AGA issues guidance on diet, nutrition in IBD

A new clinical practice update from the American Gastroenterological Association (AGA) covers the role of diet and nutritional therapies in managing inflammatory bowel disease (IBD) and identifying and treating malnutrition in IBD patients.

All patients with inflammatory bowel disease (IBD) should be monitored for vitamin D and iron deficiency, and those with extensive ileal disease or prior ileal surgery (i.e., resection or ileal pouch) should be monitored for vitamin B12 deficiency, according to updated guidance from the American Gastroenterological Association (AGA).

The clinical practice update was developed by the AGA to provide best practice advice on the role of diet and nutritional therapies in the treatment of patients with IBD. The statements were based on review of the existing literature combined with expert opinion.

Unless contraindicated, all patients with IBD should be advised to follow a Mediterranean diet for their overall health and well-being, the update said. It noted that no diet has consistently been found to decrease rates of flares in adults with IBD and that while a diet low in red and processed meat may reduce flares in ulcerative colitis, it has not been found to reduce relapse in Crohn's disease.

Patients with IBD who have symptomatic intestinal strictures may not tolerate fibrous, plant-based foods such as raw fruits and vegetables because of their texture, the update said. However, patients may be able to incorporate a wider variety of these foods into their diets with an emphasis on careful chewing, cooking, and processing to achieve a softer and less fibrinous consistency, the authors noted.

All patients with IBD should be screened regularly by their clinician for malnutrition, the update said. Signs and symptoms included unintended weight loss, edema and fluid retention, and fat and muscle mass loss. "When observed, more complete evaluation for malnutrition by a registered dietitian is indicated," the update stated. "Serum proteins are no longer recommended for the identification and diagnosis of malnutrition due to their lack of specificity for nutritional status and high sensitivity to inflammation."

The update noted that all patients with complicated IBD should be comanaged with a registered dietitian, especially those with malnutrition, small bowel syndrome, or enterocutaneous fistula, as well as those who require more complex nutrition therapies (e.g., parenteral nutrition, enteral nutrition, or exclusive enteral nutrition) or are on a Crohn's disease exclusion diet. In addition, the update suggested that all newly diagnosed patients with IBD have access to a registered dietitian.

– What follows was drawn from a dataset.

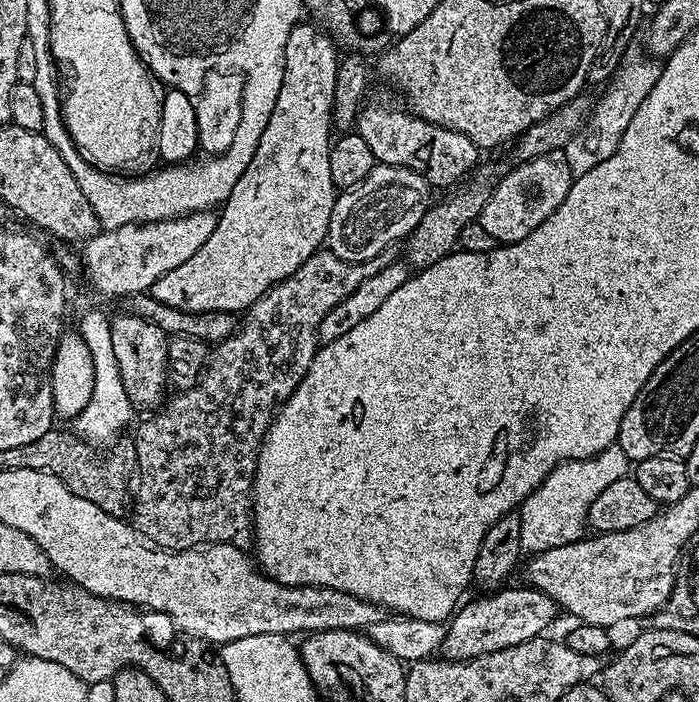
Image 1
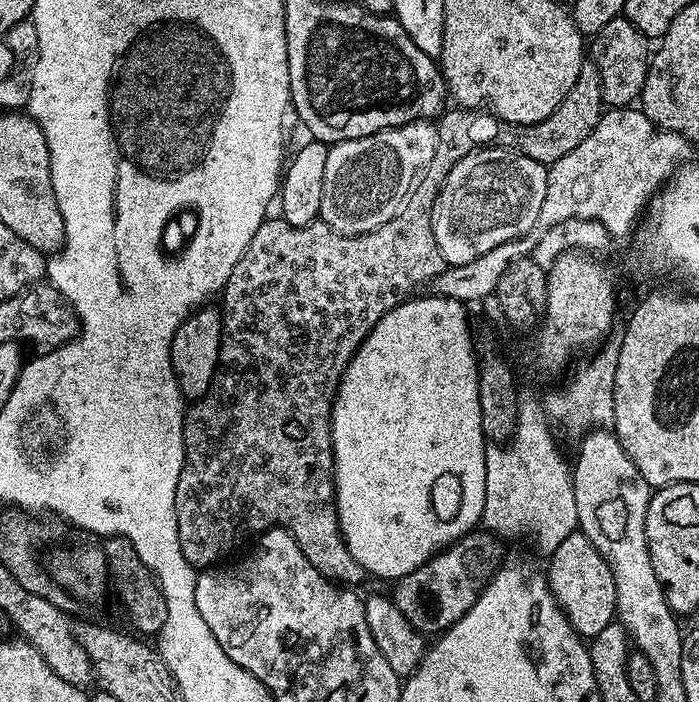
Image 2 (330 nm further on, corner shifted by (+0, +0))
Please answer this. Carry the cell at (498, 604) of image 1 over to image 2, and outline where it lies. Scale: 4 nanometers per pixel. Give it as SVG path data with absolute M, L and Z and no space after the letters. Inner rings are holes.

"Dietary advice needs to be tailored to an individual IBD patient's nutritional status and goals, which will vary over time," the update concluded. "Implementing the more complex nutritional strategies for IBD management will be best achieved by means of collaborative interdisciplinary practice between gastroenterologists and registered dietitians."

Additional best practice advice statements covered the role of exclusive and partial enteral nutrition in IBD, including to induce remission and before surgery, and the potential of breastfeeding in childhood and a healthy balanced Mediterranean diet low in processed foods to lower IBD risk. The clinical practice update was published Jan. 23 by Gastroenterology.